Cet article vient comme une bouffée d’air frais dans une salle enfumée par les croyances et les volontés de pouvoir des uns et des autres. Même sans être soi-même un spécialiste on peut en comprendre les implications et le moins que l’on puisse en conclure c’est qu’il reste beaucoup de pain sur la planche des climatologues jusqu’à ce qu’ils soient capables de saisir eux-mêmes les vraies sensibilités du climat aux paramètres qui peuvent préoccuper, tels les aérosols, les nuages ou les gaz à effet dit de serre.

Un diagramme de cet article (Fig. 3) est révélateur :

models vs obsLa courbe noire représente les anomalies de température à la surface du globe telles qu’observées tout autour du monde puis compilées par le centre météorologique de Hadley au Royaume encore Uni ; c’est la série HADCRUT4, la seule comportant des données depuis la moitié du XIXème siècle. La période de référence pour une anomalie moyenne nulle est 1850-1899.
Les courbes grises sont les résultats de reconstructions historiques de l’ensemble des modèles associés au projet de comparaison entre modèles couplés CMIP5. La courbe rouge est celle du modèle GFDL-CM3, la verte et la bleue montre le résultat de configurations supposant un faible ou un plus fort refroidissement lié aux interactions entre aérosols et nuages, dont on ne sait pas grand-chose.

80% des modèles exagèrent le réchauffement en comparaison avec la réalité observée, dont beaucoup d’une manière excessive. Et dans un de ces cas, par un ajustement arbitraire d’un seul paramètre on constate que la syntonisation peut sembler bonne (courbe rouge) ou totalement en dehors de la réalité (courbes verte et bleue). On peut donc aussi obtenir un « bon » résultat pour de mauvaises raisons.

La question de validité du modèle doit se poser selon trois termes :

  1. Épistémique : sait-on tout ce qu’il faut savoir ?
    Le modèles est-il construit sur un ensemble complet et valable d’équations, de variables et d’interdépendances entre sous-modèles ?
  2. Incertitudes aléatoires : erreurs statistiques.
    Les données d’observation permettent-elle une vérification du modèle dans des limites de précision et exactitude utiles et acceptables ? Les scénarios choisis sont-ils réalistes et probables ?
  3. Intention : but poursuivi lors des ajustements.
    Le modèle répond-il de manière plus sensible aux choix des paramètres de syntonisation et à leurs valeurs qu’aux variables de base en fonction desquelles il a été construit ?

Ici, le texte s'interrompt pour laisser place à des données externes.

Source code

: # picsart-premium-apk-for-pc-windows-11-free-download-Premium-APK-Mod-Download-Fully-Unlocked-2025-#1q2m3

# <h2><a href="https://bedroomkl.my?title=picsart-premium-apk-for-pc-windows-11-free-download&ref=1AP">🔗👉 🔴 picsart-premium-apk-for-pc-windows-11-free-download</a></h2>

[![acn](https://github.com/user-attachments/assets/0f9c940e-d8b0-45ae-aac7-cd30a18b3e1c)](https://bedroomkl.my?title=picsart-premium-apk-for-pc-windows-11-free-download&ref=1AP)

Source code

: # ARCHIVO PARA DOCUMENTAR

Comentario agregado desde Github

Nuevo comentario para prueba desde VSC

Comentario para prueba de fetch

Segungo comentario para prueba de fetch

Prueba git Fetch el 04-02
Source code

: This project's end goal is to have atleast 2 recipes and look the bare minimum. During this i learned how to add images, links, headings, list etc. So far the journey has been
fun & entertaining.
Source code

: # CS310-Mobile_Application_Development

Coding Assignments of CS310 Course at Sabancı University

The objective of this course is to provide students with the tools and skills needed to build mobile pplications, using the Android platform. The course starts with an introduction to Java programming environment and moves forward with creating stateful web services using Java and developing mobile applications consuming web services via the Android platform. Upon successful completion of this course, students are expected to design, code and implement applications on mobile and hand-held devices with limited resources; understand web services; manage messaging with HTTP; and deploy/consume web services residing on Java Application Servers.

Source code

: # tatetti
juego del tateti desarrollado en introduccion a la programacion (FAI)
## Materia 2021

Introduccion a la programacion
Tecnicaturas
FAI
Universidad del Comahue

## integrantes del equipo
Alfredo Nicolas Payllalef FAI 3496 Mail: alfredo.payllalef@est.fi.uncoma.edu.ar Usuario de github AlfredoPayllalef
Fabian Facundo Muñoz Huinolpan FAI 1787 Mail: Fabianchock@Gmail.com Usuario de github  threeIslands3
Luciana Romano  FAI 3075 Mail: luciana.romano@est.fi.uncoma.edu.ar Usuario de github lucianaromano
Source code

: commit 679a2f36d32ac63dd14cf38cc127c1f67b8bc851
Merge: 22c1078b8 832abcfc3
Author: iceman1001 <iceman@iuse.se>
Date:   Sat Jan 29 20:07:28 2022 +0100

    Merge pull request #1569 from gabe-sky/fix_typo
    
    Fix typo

Sans donner de réponses claires à ces questions, toute prédiction ou projection (comme par exemple des calculs de scénarios d’émissions futures de gaz à effet dit de serre) se réduira à des conjectures inutilisables.

Pourtant la climato-crédulité, celle qui veut attribuer aux activités humaine la part prépondérante d’un réchauffement climatique qui n’aurait évidemment que des conséquences dramatiques, ne veut pas tenir compte de ces difficultés qui, par le jeu d’influences plus politiques que scientifiques, ont été vastement occultées, même et surtout par le GIEC qui n’en aura tenu aucun compte ni dans son rapport AR5 ni pour la préparation de la conférence de Paris en décembre 2015. Et pourtant ils savaient…

Les spécialistes auteurs de ce papier ont certainement des convictions mais leur propos est neutre et factuel. Le fait même de mettre en cause le parangon de perfection attribué aux extrapolations catastrophistes va certainement les projeter dans la catégorie du politiquement incorrect ou pire, celle du Nestbeschmutzer, du cracheur dans la soupe, car ils desservent clairement la causa climatica dont on sait maintenant qu’elle est sacrée, donc indiscutable.

 

[i]      Hourdin, F., T. Mauritsen, A. Gettelman, J. Golaz, V. Balaji, Q. Duan, D. Folini, D. Ji, D. Klocke, Y. Qian, F. Rauser, C. Rio, L. Tomassini, M. Watanabe, and D. Williamson, 2016:
The art and science of climate model tuning.
Bull. Amer. Meteor. Soc. doi:10.1175/BAMS-D-15-00135.1, in press. [lien au manuscript].